Capturing and tracking skeleton images of one or two people is one of the most exciting features of Kinect development. It can transform many ideas to reality, including gesture recognition, multi-touch emulation, data-driven character animations, and even some advanced techniques such as motion capture and model reconstruction. The skeletal mapping work in every Kinect device is actually done by a microprocessor in the sensor (or directly by the Xbox core), and the results can be retrieved using corresponding APIs for use in our own applications.
The Microsoft Kinect SDK 1.5 also includes a new face tracking module that can track the position and rotation of our heads, and the shapes of our eyes and mouth. It even provides APIs to compute a virtual face mesh, which can be directly rendered in the 3D world. We will also introduce these excellent functionalities in this chapter, although they are not quite related to our planned Fruit Ninja game.
The face tracker API may not be located in the same directory of the Kinect SDK. If you have already installed the Developer Toolkit as discussed in Chapter 1, Getting Started with Kinect, you should be able to locate it at ${FTSDK_DIR}. Here, the environment variable indicates the location of the Kinect Developer Toolkit.
At present, Microsoft Kinect can identify up to six people within the view of the field, but it can only track at most two people in detail at the same time.
The players must stand (or sit) in front of the Kinect device, facing the sensors. If the player shows only a part of his body to the sensors, or wants the sensors to recognize sideways poses, the result may not be accurate, as some part of the skeleton may be in the wrong place, or may jitter back and forth.
Usually, the player is suggested to stand between 0.8 m and 4.0 m away from the device. Kinect for Windows may perform better for near distances because it has a near depth range mode (0.4 m) for use.

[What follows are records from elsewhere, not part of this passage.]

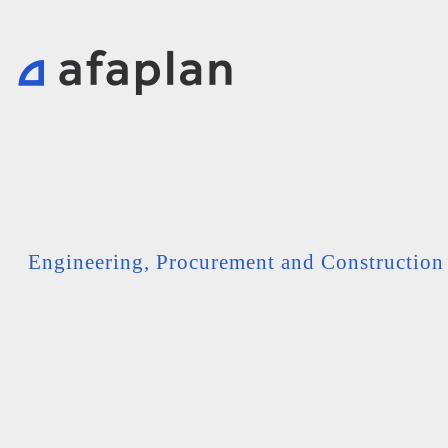
Engineering, Procurement and Constructio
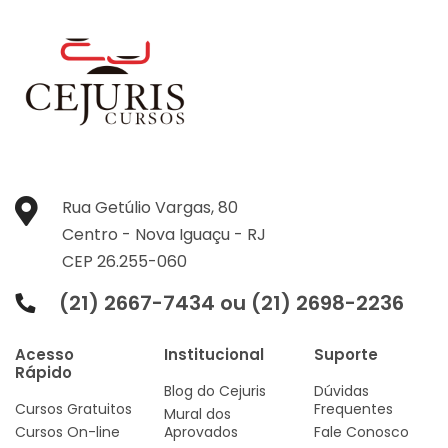
Rua Getúlio Vargas, 80
Centro -
Nova Iguaçu -
RJ
CEP 26.255-060
(21) 2667-7434 ou (21) 2698-2236
Acesso
Institucional
Suporte
Rápido
Blog do Cejuris
Dúvidas
Cursos Gratuitos
Frequentes
Mural dos
Cursos On-line
Aprovados
Fale Conosco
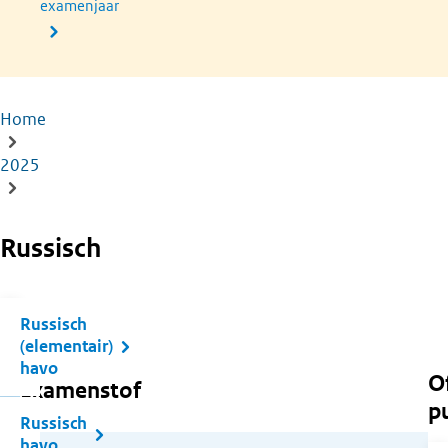
examenjaar
Home
Kruimelpad
2025
Russisch
Russisch
(elementair)
havo
Of
Examenstof
pu
Russisch
havo
(opent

In every frame, Kinect will calculate a skeleton image for each person in tracking, which includes 20 joints to represent a complete human body. The positions and meanings of these joints can be found in the following figure:
Note
Kinect uses infrared lights to calculate the depth of people and reconstructs the skeleton accordingly. So if you are using multiple Kinect devices for more precise skeleton mapping or other purposes, a different infrared light source (including another Kinect) in the view of the field will interfere with the current device and thus reduce the precision of computation. The interference may be low but we still have to avoid such a problem in practical situations.